WHAT THIS TASK INVOLVES:
Read each line of the material and note whether it contains "Themes". Give the number of such lines and nothing else.
BEGIN
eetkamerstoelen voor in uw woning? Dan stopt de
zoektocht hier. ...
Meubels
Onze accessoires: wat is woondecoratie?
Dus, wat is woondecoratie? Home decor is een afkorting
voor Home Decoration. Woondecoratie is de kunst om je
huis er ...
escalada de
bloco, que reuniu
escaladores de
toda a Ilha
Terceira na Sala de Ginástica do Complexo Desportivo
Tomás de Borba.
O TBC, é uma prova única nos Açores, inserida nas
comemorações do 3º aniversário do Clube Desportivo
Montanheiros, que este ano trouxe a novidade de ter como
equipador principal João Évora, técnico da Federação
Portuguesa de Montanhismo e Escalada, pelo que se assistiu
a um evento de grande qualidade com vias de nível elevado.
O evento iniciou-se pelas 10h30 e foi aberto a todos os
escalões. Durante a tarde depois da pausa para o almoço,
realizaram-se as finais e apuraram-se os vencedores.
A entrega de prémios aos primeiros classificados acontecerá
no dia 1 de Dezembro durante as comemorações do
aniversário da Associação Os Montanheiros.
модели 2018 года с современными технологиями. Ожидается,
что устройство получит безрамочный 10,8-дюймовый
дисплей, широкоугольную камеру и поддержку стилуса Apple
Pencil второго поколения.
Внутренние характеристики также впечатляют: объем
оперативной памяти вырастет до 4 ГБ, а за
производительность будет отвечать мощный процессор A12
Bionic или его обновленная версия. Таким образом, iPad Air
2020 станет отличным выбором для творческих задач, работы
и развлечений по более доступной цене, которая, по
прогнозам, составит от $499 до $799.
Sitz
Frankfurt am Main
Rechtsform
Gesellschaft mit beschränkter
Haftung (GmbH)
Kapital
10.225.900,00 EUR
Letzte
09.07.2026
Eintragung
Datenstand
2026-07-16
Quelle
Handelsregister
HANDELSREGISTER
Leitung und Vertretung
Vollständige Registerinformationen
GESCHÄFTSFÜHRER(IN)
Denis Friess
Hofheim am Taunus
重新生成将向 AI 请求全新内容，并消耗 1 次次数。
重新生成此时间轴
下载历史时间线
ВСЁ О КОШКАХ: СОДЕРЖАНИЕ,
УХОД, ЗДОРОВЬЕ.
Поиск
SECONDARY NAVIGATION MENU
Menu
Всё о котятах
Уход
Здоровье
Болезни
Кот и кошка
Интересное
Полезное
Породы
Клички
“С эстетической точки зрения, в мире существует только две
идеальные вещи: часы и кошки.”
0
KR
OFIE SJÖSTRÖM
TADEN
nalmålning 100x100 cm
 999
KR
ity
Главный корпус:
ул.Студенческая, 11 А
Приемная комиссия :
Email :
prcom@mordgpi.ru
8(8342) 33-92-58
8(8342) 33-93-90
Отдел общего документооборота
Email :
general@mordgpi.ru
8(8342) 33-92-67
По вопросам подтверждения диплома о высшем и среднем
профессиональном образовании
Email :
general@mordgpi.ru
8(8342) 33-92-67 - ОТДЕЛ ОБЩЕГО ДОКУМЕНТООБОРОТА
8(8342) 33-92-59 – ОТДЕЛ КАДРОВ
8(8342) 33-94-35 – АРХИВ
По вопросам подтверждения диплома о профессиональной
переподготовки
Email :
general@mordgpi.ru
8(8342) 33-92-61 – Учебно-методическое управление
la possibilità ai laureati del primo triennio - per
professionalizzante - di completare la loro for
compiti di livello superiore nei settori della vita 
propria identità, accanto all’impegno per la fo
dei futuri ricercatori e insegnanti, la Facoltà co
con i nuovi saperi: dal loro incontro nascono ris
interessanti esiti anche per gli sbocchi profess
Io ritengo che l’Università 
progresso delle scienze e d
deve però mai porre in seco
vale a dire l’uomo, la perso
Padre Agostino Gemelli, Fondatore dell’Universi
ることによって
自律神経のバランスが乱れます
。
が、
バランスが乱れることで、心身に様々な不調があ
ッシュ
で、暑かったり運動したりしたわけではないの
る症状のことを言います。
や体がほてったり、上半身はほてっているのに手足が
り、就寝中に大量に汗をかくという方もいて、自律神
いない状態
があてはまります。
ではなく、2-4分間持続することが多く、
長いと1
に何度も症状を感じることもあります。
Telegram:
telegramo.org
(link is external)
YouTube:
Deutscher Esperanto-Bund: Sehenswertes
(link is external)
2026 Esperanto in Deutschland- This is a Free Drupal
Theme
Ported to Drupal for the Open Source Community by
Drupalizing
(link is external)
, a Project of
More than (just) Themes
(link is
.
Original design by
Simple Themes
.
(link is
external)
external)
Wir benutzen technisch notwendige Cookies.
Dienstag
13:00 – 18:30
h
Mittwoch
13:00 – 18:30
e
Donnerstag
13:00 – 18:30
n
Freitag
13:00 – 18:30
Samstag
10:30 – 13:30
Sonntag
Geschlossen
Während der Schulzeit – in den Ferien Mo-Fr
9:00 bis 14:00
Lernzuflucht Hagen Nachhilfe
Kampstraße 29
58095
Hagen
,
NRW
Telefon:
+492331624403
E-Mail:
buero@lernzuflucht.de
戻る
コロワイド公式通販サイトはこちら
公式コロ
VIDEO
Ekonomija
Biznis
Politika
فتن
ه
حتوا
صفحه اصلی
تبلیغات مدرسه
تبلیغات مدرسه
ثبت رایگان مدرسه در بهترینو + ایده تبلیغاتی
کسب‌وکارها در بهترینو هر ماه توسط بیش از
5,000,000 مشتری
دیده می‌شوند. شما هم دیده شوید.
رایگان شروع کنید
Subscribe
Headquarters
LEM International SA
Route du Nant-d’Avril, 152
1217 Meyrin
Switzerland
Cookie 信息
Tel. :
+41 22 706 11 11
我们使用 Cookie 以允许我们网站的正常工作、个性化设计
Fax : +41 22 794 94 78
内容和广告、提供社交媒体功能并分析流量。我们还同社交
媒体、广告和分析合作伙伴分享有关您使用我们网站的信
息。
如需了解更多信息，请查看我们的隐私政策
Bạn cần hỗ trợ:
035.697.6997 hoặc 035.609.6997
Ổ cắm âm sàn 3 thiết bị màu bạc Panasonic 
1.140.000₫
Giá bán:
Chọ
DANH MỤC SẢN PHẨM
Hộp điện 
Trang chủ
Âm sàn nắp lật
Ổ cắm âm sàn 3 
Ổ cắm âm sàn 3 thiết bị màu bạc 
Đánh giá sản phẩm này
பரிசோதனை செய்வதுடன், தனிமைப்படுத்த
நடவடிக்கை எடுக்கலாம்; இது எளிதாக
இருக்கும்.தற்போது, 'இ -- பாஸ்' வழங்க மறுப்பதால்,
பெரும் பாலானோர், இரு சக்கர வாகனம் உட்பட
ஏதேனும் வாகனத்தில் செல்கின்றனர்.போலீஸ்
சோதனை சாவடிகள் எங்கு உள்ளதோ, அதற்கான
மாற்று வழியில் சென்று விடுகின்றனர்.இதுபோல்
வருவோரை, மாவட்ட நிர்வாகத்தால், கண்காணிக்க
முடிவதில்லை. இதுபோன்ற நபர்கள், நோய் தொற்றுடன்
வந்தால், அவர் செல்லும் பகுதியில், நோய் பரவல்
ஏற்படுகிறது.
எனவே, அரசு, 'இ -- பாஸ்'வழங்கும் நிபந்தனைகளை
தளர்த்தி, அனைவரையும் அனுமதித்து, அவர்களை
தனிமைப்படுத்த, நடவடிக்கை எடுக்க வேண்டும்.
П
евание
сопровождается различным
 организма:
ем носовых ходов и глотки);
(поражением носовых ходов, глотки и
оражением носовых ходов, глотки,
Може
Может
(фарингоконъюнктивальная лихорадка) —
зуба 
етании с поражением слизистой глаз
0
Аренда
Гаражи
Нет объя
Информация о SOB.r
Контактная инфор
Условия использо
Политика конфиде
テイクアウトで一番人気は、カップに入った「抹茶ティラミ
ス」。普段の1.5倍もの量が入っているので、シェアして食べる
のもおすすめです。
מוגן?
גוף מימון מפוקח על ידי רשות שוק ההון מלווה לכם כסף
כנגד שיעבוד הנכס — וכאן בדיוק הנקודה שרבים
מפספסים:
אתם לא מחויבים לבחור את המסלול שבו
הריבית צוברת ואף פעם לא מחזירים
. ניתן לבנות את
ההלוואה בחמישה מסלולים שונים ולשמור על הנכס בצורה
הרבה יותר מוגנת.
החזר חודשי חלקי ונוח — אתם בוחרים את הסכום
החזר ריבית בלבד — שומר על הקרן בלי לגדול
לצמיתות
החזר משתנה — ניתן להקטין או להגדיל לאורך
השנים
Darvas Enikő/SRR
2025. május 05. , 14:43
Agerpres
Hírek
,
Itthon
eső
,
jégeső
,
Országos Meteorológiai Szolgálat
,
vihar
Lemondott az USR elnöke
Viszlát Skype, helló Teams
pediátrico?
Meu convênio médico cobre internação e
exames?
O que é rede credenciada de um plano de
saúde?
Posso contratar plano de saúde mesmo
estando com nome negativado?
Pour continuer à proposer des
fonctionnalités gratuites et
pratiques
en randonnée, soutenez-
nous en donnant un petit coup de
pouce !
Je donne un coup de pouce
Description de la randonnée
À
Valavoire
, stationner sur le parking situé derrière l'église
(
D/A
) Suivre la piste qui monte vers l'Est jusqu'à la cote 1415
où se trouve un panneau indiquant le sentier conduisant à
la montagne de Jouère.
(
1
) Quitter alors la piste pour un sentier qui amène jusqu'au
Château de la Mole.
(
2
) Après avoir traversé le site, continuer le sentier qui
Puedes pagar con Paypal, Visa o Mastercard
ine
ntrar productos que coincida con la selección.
END
RESPONSE TO THIS TASK:
2